- _Saved entries_
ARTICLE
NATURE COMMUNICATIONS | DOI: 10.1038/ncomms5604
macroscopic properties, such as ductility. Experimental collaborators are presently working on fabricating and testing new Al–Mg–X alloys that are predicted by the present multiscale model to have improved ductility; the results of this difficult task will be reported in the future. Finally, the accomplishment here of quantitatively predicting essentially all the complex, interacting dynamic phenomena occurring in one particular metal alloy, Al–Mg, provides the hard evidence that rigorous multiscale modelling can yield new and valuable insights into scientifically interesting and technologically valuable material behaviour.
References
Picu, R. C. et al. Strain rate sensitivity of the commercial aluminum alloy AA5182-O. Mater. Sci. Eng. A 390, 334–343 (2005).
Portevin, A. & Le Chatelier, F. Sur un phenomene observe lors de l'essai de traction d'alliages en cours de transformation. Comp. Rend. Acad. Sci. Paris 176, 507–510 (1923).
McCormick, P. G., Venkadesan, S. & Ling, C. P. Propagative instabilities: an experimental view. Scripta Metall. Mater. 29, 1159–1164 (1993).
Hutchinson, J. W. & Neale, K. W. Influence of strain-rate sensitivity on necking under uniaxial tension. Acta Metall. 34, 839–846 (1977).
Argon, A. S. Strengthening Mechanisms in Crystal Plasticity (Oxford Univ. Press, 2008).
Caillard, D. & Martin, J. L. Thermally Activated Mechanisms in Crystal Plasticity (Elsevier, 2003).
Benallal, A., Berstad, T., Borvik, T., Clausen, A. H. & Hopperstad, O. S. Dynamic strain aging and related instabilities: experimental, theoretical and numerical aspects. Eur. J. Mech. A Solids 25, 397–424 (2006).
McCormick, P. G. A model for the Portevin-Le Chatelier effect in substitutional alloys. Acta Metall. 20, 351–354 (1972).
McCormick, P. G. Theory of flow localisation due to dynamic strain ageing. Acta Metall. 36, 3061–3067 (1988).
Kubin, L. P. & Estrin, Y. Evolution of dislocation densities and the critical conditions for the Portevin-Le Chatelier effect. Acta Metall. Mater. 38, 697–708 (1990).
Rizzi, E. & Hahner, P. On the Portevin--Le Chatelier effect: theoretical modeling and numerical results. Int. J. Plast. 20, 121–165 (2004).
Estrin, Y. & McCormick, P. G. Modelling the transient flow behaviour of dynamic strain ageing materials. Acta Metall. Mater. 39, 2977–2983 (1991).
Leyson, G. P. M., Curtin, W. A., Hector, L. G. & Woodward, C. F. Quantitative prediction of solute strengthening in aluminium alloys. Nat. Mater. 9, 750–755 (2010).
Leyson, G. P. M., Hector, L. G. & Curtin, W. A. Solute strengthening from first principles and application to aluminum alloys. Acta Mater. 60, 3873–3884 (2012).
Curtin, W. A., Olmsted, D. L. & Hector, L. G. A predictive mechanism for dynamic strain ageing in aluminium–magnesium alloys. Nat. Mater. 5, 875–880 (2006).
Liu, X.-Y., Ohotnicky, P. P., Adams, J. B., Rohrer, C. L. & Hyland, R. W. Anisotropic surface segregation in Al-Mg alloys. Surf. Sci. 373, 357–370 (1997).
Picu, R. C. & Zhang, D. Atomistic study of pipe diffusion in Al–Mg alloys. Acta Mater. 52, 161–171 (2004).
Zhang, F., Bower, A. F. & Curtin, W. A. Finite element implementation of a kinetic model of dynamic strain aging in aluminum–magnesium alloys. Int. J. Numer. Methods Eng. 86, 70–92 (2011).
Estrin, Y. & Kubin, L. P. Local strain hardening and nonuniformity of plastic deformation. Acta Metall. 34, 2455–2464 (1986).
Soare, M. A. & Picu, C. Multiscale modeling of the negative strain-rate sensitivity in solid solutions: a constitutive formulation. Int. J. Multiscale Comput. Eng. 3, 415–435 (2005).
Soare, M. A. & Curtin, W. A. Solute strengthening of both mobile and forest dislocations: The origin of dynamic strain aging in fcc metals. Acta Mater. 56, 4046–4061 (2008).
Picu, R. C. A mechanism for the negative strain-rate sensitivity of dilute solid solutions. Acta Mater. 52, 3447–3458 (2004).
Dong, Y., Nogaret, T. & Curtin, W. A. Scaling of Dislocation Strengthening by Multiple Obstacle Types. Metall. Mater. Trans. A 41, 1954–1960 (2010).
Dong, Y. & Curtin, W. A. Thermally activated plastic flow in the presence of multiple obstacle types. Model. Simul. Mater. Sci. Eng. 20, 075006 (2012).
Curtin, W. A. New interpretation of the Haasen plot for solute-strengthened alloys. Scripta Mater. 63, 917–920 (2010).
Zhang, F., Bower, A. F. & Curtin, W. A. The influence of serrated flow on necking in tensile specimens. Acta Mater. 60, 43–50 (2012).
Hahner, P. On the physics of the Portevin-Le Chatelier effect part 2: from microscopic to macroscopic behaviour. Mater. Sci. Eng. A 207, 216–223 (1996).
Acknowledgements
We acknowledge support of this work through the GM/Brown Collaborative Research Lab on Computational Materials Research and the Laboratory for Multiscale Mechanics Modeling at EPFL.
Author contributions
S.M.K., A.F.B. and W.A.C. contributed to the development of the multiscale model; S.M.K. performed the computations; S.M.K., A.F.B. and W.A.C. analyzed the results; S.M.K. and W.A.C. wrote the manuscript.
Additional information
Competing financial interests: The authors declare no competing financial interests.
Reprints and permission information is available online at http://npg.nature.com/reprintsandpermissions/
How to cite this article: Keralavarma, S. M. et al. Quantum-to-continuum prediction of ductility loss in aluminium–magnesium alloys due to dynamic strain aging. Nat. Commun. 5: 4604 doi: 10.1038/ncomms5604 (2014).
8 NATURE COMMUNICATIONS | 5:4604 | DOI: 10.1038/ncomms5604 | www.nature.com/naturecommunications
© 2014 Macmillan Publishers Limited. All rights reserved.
...
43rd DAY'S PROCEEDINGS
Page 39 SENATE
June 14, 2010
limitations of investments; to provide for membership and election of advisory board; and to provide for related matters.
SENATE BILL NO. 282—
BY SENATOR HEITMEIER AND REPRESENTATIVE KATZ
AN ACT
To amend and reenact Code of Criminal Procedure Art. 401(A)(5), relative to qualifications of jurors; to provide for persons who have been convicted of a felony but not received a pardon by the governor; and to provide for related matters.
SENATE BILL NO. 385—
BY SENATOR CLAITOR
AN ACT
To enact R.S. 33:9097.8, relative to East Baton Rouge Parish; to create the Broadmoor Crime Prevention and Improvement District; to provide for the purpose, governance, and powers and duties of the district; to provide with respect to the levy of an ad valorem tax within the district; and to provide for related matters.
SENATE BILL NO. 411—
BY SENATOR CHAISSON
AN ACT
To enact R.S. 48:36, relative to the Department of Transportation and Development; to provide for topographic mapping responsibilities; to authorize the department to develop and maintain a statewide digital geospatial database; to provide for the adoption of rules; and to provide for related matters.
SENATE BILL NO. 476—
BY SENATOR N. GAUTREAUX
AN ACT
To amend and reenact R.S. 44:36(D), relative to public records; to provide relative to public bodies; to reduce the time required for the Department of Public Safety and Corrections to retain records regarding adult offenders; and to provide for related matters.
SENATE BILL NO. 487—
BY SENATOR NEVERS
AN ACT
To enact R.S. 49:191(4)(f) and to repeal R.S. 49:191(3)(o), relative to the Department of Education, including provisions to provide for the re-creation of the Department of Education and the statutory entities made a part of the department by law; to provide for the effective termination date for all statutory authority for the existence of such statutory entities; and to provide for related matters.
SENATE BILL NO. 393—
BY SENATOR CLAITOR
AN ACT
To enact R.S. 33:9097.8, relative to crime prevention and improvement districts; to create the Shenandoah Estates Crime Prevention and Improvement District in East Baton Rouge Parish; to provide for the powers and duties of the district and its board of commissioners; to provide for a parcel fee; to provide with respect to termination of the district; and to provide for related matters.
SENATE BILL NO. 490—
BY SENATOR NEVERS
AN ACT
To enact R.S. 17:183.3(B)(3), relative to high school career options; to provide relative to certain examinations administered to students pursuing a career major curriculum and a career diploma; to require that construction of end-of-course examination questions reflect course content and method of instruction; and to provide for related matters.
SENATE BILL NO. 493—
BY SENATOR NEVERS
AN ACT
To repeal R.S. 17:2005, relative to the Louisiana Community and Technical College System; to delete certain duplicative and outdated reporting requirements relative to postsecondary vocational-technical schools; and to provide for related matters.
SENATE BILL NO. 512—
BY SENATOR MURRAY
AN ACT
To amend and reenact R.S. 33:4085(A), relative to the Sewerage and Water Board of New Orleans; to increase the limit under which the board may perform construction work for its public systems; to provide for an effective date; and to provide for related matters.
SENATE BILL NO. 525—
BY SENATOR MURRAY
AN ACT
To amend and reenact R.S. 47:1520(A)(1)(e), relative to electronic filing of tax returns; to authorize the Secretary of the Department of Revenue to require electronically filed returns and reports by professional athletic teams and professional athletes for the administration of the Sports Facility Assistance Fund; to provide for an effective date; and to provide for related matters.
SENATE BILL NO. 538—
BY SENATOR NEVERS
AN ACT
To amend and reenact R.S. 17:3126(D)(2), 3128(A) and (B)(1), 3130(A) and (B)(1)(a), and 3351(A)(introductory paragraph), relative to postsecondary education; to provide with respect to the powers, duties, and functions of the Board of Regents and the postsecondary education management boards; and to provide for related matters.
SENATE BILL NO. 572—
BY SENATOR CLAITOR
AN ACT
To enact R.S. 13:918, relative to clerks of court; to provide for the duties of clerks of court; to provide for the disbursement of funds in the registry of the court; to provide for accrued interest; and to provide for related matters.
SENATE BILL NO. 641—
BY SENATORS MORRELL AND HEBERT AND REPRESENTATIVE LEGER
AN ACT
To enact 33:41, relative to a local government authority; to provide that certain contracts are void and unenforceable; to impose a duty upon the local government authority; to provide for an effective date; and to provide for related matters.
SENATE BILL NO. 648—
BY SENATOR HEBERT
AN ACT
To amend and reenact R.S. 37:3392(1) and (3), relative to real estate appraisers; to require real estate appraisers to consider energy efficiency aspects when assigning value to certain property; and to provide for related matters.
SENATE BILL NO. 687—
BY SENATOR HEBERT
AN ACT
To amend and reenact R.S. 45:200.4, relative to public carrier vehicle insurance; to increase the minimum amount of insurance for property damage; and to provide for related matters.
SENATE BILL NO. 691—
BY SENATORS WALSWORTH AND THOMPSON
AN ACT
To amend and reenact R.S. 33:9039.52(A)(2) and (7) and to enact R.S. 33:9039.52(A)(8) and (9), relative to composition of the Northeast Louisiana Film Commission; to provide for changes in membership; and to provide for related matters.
--
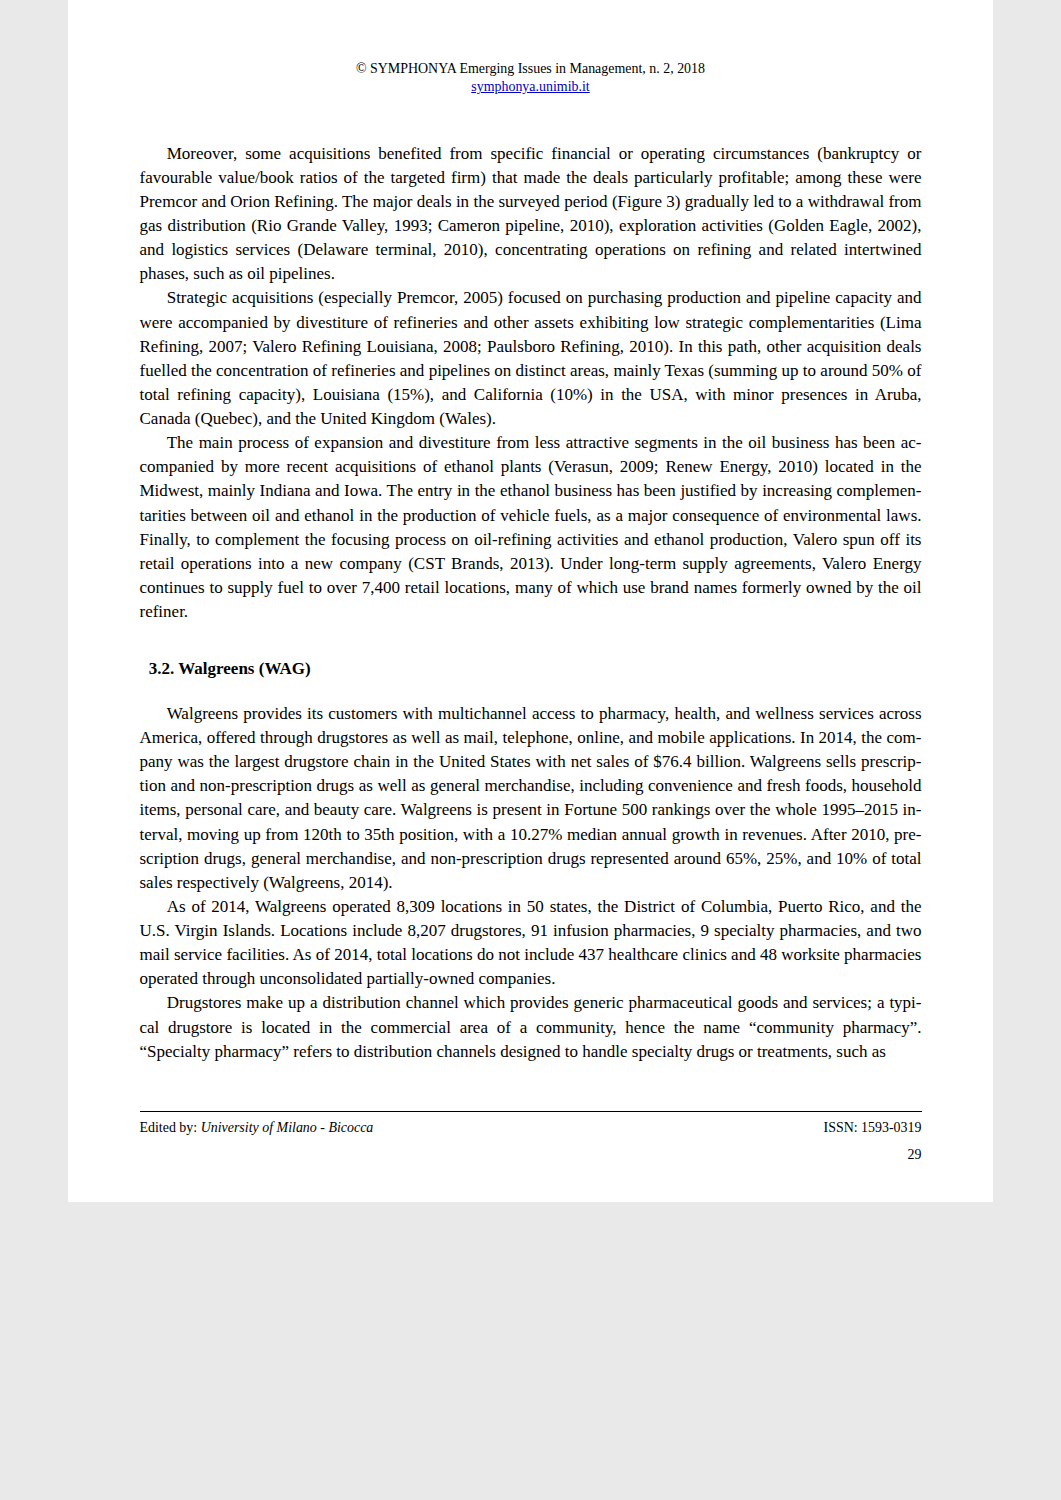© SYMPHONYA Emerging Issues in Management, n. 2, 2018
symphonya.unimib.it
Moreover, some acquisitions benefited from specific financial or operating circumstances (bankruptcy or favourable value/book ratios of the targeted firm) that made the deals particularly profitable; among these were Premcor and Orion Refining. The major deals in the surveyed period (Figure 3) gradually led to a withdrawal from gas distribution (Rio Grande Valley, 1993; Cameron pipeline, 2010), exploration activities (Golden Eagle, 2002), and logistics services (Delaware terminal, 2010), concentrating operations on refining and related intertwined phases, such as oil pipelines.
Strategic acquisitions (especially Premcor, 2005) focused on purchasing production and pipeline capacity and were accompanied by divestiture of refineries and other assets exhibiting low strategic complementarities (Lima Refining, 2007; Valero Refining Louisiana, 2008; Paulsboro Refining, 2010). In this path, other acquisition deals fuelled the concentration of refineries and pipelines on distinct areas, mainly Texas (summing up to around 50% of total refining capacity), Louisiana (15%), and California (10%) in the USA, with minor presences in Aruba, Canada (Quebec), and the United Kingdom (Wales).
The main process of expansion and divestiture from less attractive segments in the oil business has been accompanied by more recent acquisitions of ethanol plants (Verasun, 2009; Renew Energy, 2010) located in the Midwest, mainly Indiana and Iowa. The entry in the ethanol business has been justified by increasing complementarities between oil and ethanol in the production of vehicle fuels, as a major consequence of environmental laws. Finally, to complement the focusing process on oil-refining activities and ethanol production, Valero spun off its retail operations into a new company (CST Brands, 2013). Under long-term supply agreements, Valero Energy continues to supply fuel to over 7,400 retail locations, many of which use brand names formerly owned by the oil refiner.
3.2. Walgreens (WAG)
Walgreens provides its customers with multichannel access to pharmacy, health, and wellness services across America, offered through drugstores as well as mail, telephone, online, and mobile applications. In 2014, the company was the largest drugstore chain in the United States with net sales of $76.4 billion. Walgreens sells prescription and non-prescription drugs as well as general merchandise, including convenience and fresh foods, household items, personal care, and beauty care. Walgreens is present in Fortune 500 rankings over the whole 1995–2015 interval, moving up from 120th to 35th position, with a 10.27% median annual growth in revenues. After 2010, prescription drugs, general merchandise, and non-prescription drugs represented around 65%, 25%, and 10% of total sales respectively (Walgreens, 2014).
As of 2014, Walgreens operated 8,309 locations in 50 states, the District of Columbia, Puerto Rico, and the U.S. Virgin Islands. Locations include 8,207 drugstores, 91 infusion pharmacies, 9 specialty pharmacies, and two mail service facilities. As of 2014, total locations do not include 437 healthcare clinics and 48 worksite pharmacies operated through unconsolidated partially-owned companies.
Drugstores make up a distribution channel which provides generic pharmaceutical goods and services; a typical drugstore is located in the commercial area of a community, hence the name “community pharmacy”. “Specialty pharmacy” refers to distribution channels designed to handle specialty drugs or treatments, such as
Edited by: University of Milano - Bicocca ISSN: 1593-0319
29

- _WORK INSTRUCTIONS_
All that belongs in your answer is the stretch of entries above from the line with "Rizzi, E. &" through the line with "Curtin, W. A. New", printed exactly.

- _SOLUTION FOR THIS TASK_
Rizzi, E. & Hahner, P. On the Portevin--Le Chatelier effect: theoretical modeling and numerical results. Int. J. Plast. 20, 121–165 (2004).
Estrin, Y. & McCormick, P. G. Modelling the transient flow behaviour of dynamic strain ageing materials. Acta Metall. Mater. 39, 2977–2983 (1991).
Leyson, G. P. M., Curtin, W. A., Hector, L. G. & Woodward, C. F. Quantitative prediction of solute strengthening in aluminium alloys. Nat. Mater. 9, 750–755 (2010).
Leyson, G. P. M., Hector, L. G. & Curtin, W. A. Solute strengthening from first principles and application to aluminum alloys. Acta Mater. 60, 3873–3884 (2012).
Curtin, W. A., Olmsted, D. L. & Hector, L. G. A predictive mechanism for dynamic strain ageing in aluminium–magnesium alloys. Nat. Mater. 5, 875–880 (2006).
Liu, X.-Y., Ohotnicky, P. P., Adams, J. B., Rohrer, C. L. & Hyland, R. W. Anisotropic surface segregation in Al-Mg alloys. Surf. Sci. 373, 357–370 (1997).
Picu, R. C. & Zhang, D. Atomistic study of pipe diffusion in Al–Mg alloys. Acta Mater. 52, 161–171 (2004).
Zhang, F., Bower, A. F. & Curtin, W. A. Finite element implementation of a kinetic model of dynamic strain aging in aluminum–magnesium alloys. Int. J. Numer. Methods Eng. 86, 70–92 (2011).
Estrin, Y. & Kubin, L. P. Local strain hardening and nonuniformity of plastic deformation. Acta Metall. 34, 2455–2464 (1986).
Soare, M. A. & Picu, C. Multiscale modeling of the negative strain-rate sensitivity in solid solutions: a constitutive formulation. Int. J. Multiscale Comput. Eng. 3, 415–435 (2005).
Soare, M. A. & Curtin, W. A. Solute strengthening of both mobile and forest dislocations: The origin of dynamic strain aging in fcc metals. Acta Mater. 56, 4046–4061 (2008).
Picu, R. C. A mechanism for the negative strain-rate sensitivity of dilute solid solutions. Acta Mater. 52, 3447–3458 (2004).
Dong, Y., Nogaret, T. & Curtin, W. A. Scaling of Dislocation Strengthening by Multiple Obstacle Types. Metall. Mater. Trans. A 41, 1954–1960 (2010).
Dong, Y. & Curtin, W. A. Thermally activated plastic flow in the presence of multiple obstacle types. Model. Simul. Mater. Sci. Eng. 20, 075006 (2012).
Curtin, W. A. New interpretation of the Haasen plot for solute-strengthened alloys. Scripta Mater. 63, 917–920 (2010).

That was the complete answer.